Het is augustus en de mussen vallen van het dak, ik heb mijn halfjaarlijkse scan weer gehad en samen met mijn man vertrek ik vol goede moed naar het ziekenhuis. We weten dan al dat de scan wederom een ‘volledige metabole respons’ laat zien, dat wil zeggen dat er nu geen kanker waarneembaar is. De stemming is bijna uitgelaten als de oncoloog ons op komt halen uit de wachtruimte. We zijn gedrieën in een soort jubelstemming want dit is de derde ‘schone’ scan. Tegen alle verwachtingen en prognoses in leef ik nog. Wat is er vergaderd en gebakkeleid door knappe koppen uit drie verschillende ziekenhuizen over wat ze met me aan moesten. De meesten kwamen tot de conclusie dat er niets was wat mij zou kunnen helpen. Ik was palliatief verklaard en daar bleef het bij.
Er werd geprobeerd de ziekte te remmen met chemotherapie, maar zonder het gewenste resultaat.
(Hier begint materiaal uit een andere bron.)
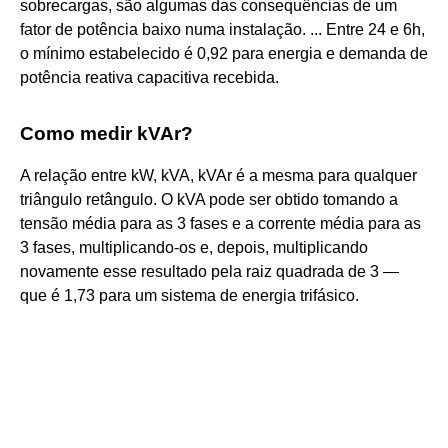
sobrecargas, são algumas das consequências de um
fator de potência baixo numa instalação. ... Entre 24 e 6h,
o mínimo estabelecido é 0,92 para energia e demanda de
potência reativa capacitiva recebida.
Como medir kVAr?
A relação entre kW, kVA, kVAr é a mesma para qualquer
triângulo retângulo. O kVA pode ser obtido tomando a
tensão média para as 3 fases e a corrente média para as
3 fases, multiplicando-os e, depois, multiplicando
novamente esse resultado pela raiz quadrada de 3 —
que é 1,73 para um sistema de energia trifásico.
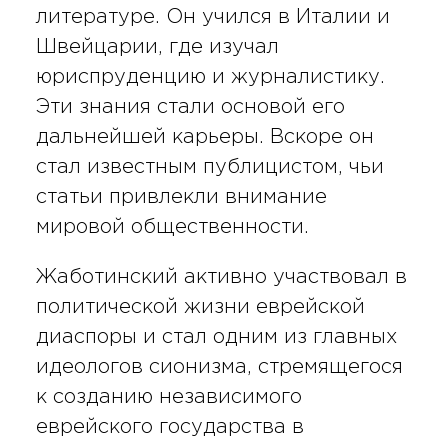
литературе. Он учился в Италии и
Швейцарии, где изучал
юриспруденцию и журналистику.
Эти знания стали основой его
дальнейшей карьеры. Вскоре он
стал известным публицистом, чьи
статьи привлекли внимание
мировой общественности.
Жаботинский активно участвовал в
политической жизни еврейской
диаспоры и стал одним из главных
идеологов сионизма, стремящегося
к созданию независимого
еврейского государства в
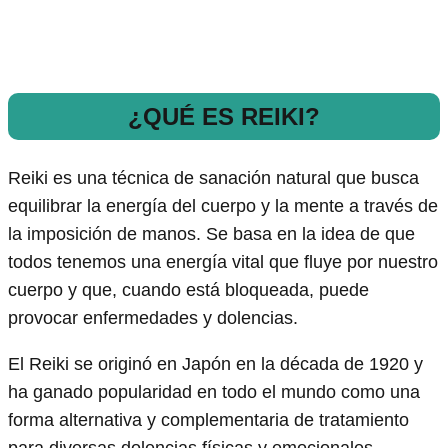
¿QUÉ ES REIKI?
Reiki es una técnica de sanación natural que busca
equilibrar la energía del cuerpo y la mente a través de
la imposición de manos. Se basa en la idea de que
todos tenemos una energía vital que fluye por nuestro
cuerpo y que, cuando está bloqueada, puede
provocar enfermedades y dolencias.
El Reiki se originó en Japón en la década de 1920 y
ha ganado popularidad en todo el mundo como una
forma alternativa y complementaria de tratamiento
Wat ben ik blij dat mijn doortastende oncoloog mij als mens bleef zien en niet als een uitbehandelde casus, een scanuitslag op een monitor. Dankzij een vrij nieuwe bestralingstechniek leef ik nog en is mijn status gewijzigd van ‘palliatief’ naar ‘in remissie’.
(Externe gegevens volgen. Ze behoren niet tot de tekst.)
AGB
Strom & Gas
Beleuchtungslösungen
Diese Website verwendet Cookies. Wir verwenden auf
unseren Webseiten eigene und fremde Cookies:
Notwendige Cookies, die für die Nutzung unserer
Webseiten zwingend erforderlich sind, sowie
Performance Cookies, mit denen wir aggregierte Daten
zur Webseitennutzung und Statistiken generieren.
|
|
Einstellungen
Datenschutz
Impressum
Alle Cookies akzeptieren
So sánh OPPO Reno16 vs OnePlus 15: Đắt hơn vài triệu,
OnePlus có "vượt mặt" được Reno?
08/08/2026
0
Na anderhalf jaar en drie positieve scanuitslagen mag ik heel voorzichtig gaan geloven dat mijn ziekte in remissie is. Tegen alle verwachtingen in mag ik, zoals het er nu uitziet, nog een poos door met mijn leven. Ik ben blij en opgelucht, maar voel me ook enorm verward. Dit is omdenken 2.0.
Ik was bezig met beslissen hoe mijn uitvaart eruit zou moeten zien, had afscheidsbrieven voor mijn kinderen geschreven en leefde in een soort vijfde versnelling om nog zoveel mogelijk uit het leven te halen, samen met mijn man en kinderen. Wat moet ik nu?
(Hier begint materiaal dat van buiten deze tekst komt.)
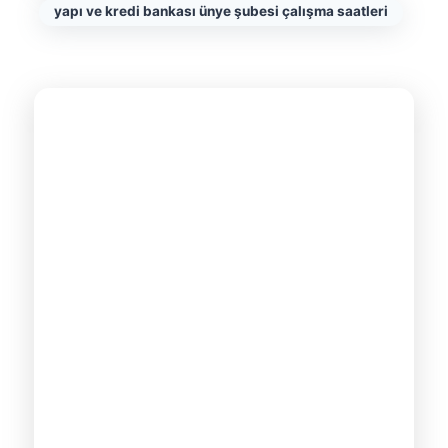
yapı ve kredi bankası ünye şubesi çalışma saatleri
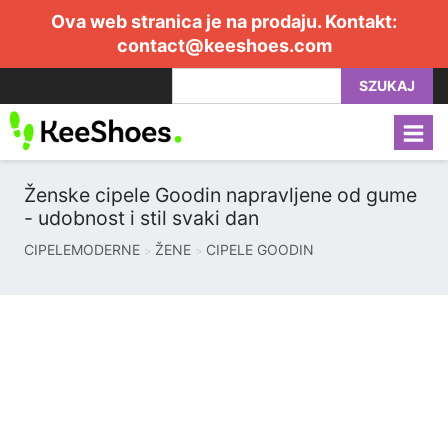
Ova web stranica je na prodaju. Kontakt:
contact@keeshoes.com
SZUKAJ
Ženske cipele Goodin napravljene od gume
- udobnost i stil svaki dan
CIPELEMODERNE
ŽENE
CIPELE GOODIN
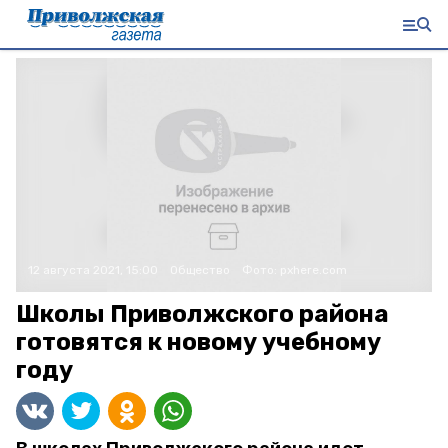
12 августа 2021, 15:00
Общество
Фото:
pxhere.com
Школы Приволжского района
готовятся к новому учебному
году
Er gaan een paar weken van totale verwarring en tegenstrijdige gevoelens voorbij. Mensen die niet weten hoe het voelt om voor een eindig leven te staan begrijpen mijn die gevoelens niet. Ze zeggen bijvoorbeeld: ‘Wat mooi, dan hoef je daar niet meer bij stil te staan’ of ‘Dan zul je binnenkort wel weer aan het werk gaan’. Ik kan het ze niet kwalijk nemen, ze weten niet beter. De mensen die wél weten hoe eindigheid voelt begrijpen mijn verwarring. Het is alsof ik terug op de berg val. Waar ik me de afgelopen anderhalf jaar in de afgrond bevond sta ik nu plotseling weer bovenop de berg van het leven. Mijn blik gericht op verder leven in plaats van afscheidnemen van het leven.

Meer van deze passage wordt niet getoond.